Strategy will put oblige researchers to comply with funders’ open-access publication policy
The funders behind Plan S, who will require all researchers they support to publish resulting articles with immediate open access from 2021, have presented a rights-retention strategy they will adopt to oblige researchers to comply with the requirement.
The strategy, announced on 15 July, is intended to make researchers contractually obliged to comply and to help them overcome an obstacle to compliance—namely that when researchers submit articles for publication, publishers often ask them to sign agreements restricting how the article can be used.
“I think it is our boldest strategy to date,” Plan S ‘champion’ Johan Rooryck told Research Professional News.
“It enables authors to actively oppose the transfer of rights to publishers so that they have sufficient rights to share the post-review version of their article in a repository,” he explained. “That achieves 100 per cent full and immediate open access.”
The rights-retention strategy is particularly important for researchers publishing in subscription journals—as opposed to fully open access journals or hybrid journals—who must publish either the accepted version of their manuscript or the ‘version of record’, with the publisher’s editorial changes, openly in a repository to comply with Plan S.
Under the strategy, funders will change their grant conditions to require researchers to apply a CC-BY Creative Commons Attribution licence to the accepted version of their articles or the version of record. Funders will be able to choose whether to do this through a prior licence in the grant contract or a slightly weaker prior obligation.
Some publishers have policies that are compatible with this requirement. Others will have to change their policies to allow immediate open-access publication in a repository, will have to reject papers from researchers supported by Plan S funders, or will see their own agreement with the researcher overridden by the researcher’s prior agreement with their funder.
“The Covid-19 crisis has clearly shown that embargo periods are indefensible,” said Marc Schiltz, president of the association of research funders and performers Science Europe and chair of the Plan S funders’ leader group. “No private or business interests can justify that new and original research results are held back for six or 12 months.”
The announcement has already garnered a warm welcome from advocates of open science and supporters of Plan S, including the Marie Curie Alumni Association, which represents researchers who have received EU Marie Curie funding, and the Cesaer group of European science and technology universities. Supporters indicated the move puts pressure on researchers to comply with Plan S, and on publishers to change their policies.
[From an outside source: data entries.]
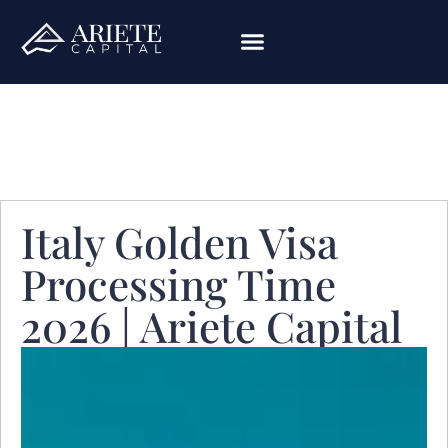
Italy Golden Visa
Processing Time
2026 | Ariete Capital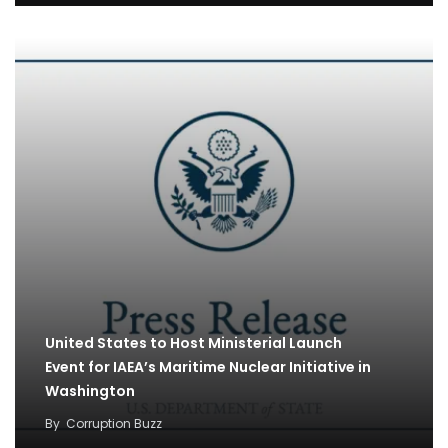
United States to Host Ministerial Launch
Event for IAEA’s Maritime Nuclear Initiative in
Washington
By
Corruption Buzz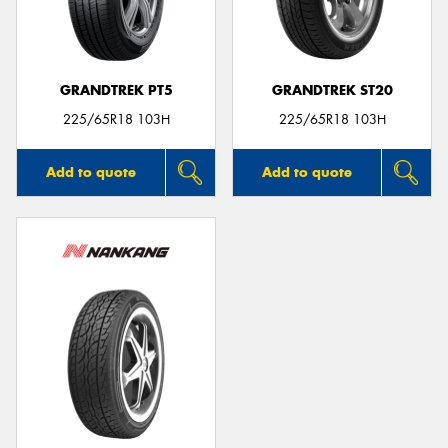
GRANDTREK PT5
GRANDTREK ST20
225/65R18 103H
225/65R18 103H
Add to quote
Add to quote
“This is great news, especially for funded researchers who feared that their choice of journal might be restricted as a result of current publisher policies,” said Chris Banks, library director at Imperial College London.
Ross Mounce, director of open access at the UK research funder Arcadia Fund, described the move as a “checkmate” by the Plan S funders.
“The game is now up,” he said. “Plan S-funded research will be made immediately open access from the day of publication, whether the publisher likes this idea or not.”